— Task 1 —
Reproduce word for word the part of the startup essay starting at "Below are some" and ending at "company and tribe.".

— Quoted passage —
┌────────

Build Your Startup Like a Matryoshka Doll

Build Your Startup Like a Matryoshka Doll

"Experience is what you get right after you need it." - James C. Wofford

Armory is the startup I've always wanted to create. I'm applying everything I've learned over the past fifteen years from previous startups.

Below are some of those startup lessons explained as a series of Matryoshka Russian stacking dolls, with the customer sitting at the center, encompassed by product, company and tribe.

Build The Product Around The Customer. This sounds obvious, and I thought I knew how to listen to customers, but I've never done it like this before, and now I see companies of all sizes missing opportunities to build value around their customers' needs.

At Armory, we've talked to over 150 prospective customers since starting the company just five months ago. We have learned from them and found consistent pain points across multiple customers that we are addressing as we build the product. Importantly, we didn't write a single line of code until we'd completed 100 customer conversations. And I don't just mean quick conversations -- I mean thirty to sixty minute deep dives with the target customers, where all the founders took copious notes, dissected the responses after the call, and looked for patterns across calls. We'd often ask if we could record the call and then re-listen to it to ensure we didn't miss anything the first time. It's an intense process, something I've never done before in any previous startups, and it's an approach championed by co-founder Ben Mappen, our Chief Product Officer.

└────────

— Dataset content —
┌────────

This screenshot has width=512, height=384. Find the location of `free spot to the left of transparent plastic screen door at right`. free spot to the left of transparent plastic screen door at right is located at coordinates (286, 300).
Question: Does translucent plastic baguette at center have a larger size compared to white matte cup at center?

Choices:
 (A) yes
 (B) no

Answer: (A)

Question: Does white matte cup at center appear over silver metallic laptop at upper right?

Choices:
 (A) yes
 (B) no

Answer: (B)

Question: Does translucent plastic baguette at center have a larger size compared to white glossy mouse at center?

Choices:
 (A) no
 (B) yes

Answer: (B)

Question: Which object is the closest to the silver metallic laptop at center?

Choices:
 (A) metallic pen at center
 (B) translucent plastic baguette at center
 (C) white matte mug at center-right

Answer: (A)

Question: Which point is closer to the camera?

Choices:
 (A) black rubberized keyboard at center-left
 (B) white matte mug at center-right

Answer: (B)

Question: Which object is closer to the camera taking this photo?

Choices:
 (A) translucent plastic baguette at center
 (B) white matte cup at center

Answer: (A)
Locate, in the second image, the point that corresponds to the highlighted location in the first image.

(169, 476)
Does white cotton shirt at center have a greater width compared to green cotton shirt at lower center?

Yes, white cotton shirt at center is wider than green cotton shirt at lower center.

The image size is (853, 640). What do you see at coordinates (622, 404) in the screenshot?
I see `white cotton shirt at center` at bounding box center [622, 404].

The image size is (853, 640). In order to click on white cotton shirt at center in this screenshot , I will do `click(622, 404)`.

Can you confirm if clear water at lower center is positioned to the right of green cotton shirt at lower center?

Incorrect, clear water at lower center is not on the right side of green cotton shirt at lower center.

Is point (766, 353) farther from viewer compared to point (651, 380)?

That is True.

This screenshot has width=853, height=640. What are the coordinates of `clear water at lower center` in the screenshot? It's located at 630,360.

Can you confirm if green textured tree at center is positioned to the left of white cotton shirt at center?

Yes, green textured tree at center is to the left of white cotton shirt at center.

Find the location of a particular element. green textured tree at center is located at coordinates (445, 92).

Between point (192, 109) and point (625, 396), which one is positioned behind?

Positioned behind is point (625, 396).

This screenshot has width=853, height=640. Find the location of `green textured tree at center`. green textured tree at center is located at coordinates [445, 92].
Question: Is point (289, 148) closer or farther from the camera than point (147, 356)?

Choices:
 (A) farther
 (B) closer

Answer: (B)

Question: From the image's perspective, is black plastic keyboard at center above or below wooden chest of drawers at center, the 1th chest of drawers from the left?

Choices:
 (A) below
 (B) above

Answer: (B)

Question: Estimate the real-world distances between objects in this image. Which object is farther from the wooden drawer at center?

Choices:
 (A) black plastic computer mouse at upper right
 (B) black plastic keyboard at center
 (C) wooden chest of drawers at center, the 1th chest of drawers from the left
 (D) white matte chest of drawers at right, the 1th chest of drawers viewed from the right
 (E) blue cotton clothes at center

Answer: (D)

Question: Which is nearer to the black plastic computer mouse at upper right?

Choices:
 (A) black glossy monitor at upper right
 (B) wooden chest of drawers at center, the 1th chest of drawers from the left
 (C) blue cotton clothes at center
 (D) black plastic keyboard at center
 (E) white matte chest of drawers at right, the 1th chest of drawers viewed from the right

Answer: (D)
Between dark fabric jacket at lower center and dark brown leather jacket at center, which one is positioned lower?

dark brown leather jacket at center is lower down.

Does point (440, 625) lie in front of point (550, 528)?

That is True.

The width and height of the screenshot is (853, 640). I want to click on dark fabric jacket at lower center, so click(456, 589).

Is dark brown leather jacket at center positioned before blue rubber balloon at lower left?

└────────

— Task 2 —
Transcribe the lines of the listing starting at the line containing "The image size is (853, 640). In" and ending at the line containing "This screenshot has width=853, height=640. What".

— Worked answer 1 —
Below are some of those startup lessons explained as a series of Matryoshka Russian stacking dolls, with the customer sitting at the center, encompassed by product, company and tribe.

— Worked answer 2 —
The image size is (853, 640). In order to click on white cotton shirt at center in this screenshot , I will do `click(622, 404)`.

Can you confirm if clear water at lower center is positioned to the right of green cotton shirt at lower center?

Incorrect, clear water at lower center is not on the right side of green cotton shirt at lower center.

Is point (766, 353) farther from viewer compared to point (651, 380)?

That is True.

This screenshot has width=853, height=640. What are the coordinates of `clear water at lower center` in the screenshot? It's located at 630,360.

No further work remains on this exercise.